▸ YOUR TASK: The response must consist of every record, restated word for word.

== Segment start ==

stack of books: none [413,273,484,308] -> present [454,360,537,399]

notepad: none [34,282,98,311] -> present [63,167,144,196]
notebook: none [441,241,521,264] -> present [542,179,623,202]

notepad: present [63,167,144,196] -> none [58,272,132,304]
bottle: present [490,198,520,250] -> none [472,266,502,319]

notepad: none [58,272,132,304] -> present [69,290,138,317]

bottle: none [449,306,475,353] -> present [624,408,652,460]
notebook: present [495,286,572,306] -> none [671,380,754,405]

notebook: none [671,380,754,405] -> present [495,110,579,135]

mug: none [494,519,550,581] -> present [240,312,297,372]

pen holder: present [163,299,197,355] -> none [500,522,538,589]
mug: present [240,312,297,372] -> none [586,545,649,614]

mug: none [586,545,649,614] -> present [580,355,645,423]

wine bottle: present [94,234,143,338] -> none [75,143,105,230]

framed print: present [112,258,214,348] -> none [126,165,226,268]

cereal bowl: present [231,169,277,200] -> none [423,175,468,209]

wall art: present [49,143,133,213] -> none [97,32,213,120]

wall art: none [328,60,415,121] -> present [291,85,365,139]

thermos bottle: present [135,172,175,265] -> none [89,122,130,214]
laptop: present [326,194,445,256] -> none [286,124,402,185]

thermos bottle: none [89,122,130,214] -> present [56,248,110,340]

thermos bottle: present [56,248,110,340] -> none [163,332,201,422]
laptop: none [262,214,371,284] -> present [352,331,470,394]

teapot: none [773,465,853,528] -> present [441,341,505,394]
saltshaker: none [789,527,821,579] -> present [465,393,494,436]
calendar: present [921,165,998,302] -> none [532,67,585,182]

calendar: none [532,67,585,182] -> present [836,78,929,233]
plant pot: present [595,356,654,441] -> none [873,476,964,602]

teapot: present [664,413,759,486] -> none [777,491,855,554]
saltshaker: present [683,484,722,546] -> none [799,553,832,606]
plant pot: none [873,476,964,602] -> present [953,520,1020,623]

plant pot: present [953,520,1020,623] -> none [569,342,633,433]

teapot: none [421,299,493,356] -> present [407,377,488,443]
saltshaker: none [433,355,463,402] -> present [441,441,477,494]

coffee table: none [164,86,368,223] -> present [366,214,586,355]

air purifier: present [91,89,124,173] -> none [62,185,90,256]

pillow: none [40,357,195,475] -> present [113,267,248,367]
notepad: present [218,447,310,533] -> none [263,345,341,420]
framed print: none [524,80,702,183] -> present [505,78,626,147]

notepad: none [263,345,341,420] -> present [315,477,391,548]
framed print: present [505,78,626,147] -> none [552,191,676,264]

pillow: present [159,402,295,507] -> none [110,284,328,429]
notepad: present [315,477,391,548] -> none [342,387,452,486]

== Segment end ==

▸ RESULT FOR THIS TASK:
stack of books: none [413,273,484,308] -> present [454,360,537,399]

notepad: none [34,282,98,311] -> present [63,167,144,196]
notebook: none [441,241,521,264] -> present [542,179,623,202]

notepad: present [63,167,144,196] -> none [58,272,132,304]
bottle: present [490,198,520,250] -> none [472,266,502,319]

notepad: none [58,272,132,304] -> present [69,290,138,317]

bottle: none [449,306,475,353] -> present [624,408,652,460]
notebook: present [495,286,572,306] -> none [671,380,754,405]

notebook: none [671,380,754,405] -> present [495,110,579,135]

mug: none [494,519,550,581] -> present [240,312,297,372]

pen holder: present [163,299,197,355] -> none [500,522,538,589]
mug: present [240,312,297,372] -> none [586,545,649,614]

mug: none [586,545,649,614] -> present [580,355,645,423]

wine bottle: present [94,234,143,338] -> none [75,143,105,230]

framed print: present [112,258,214,348] -> none [126,165,226,268]

cereal bowl: present [231,169,277,200] -> none [423,175,468,209]

wall art: present [49,143,133,213] -> none [97,32,213,120]

wall art: none [328,60,415,121] -> present [291,85,365,139]

thermos bottle: present [135,172,175,265] -> none [89,122,130,214]
laptop: present [326,194,445,256] -> none [286,124,402,185]

thermos bottle: none [89,122,130,214] -> present [56,248,110,340]

thermos bottle: present [56,248,110,340] -> none [163,332,201,422]
laptop: none [262,214,371,284] -> present [352,331,470,394]

teapot: none [773,465,853,528] -> present [441,341,505,394]
saltshaker: none [789,527,821,579] -> present [465,393,494,436]
calendar: present [921,165,998,302] -> none [532,67,585,182]

calendar: none [532,67,585,182] -> present [836,78,929,233]
plant pot: present [595,356,654,441] -> none [873,476,964,602]

teapot: present [664,413,759,486] -> none [777,491,855,554]
saltshaker: present [683,484,722,546] -> none [799,553,832,606]
plant pot: none [873,476,964,602] -> present [953,520,1020,623]

plant pot: present [953,520,1020,623] -> none [569,342,633,433]

teapot: none [421,299,493,356] -> present [407,377,488,443]
saltshaker: none [433,355,463,402] -> present [441,441,477,494]

coffee table: none [164,86,368,223] -> present [366,214,586,355]

air purifier: present [91,89,124,173] -> none [62,185,90,256]

pillow: none [40,357,195,475] -> present [113,267,248,367]
notepad: present [218,447,310,533] -> none [263,345,341,420]
framed print: none [524,80,702,183] -> present [505,78,626,147]

notepad: none [263,345,341,420] -> present [315,477,391,548]
framed print: present [505,78,626,147] -> none [552,191,676,264]

pillow: present [159,402,295,507] -> none [110,284,328,429]
notepad: present [315,477,391,548] -> none [342,387,452,486]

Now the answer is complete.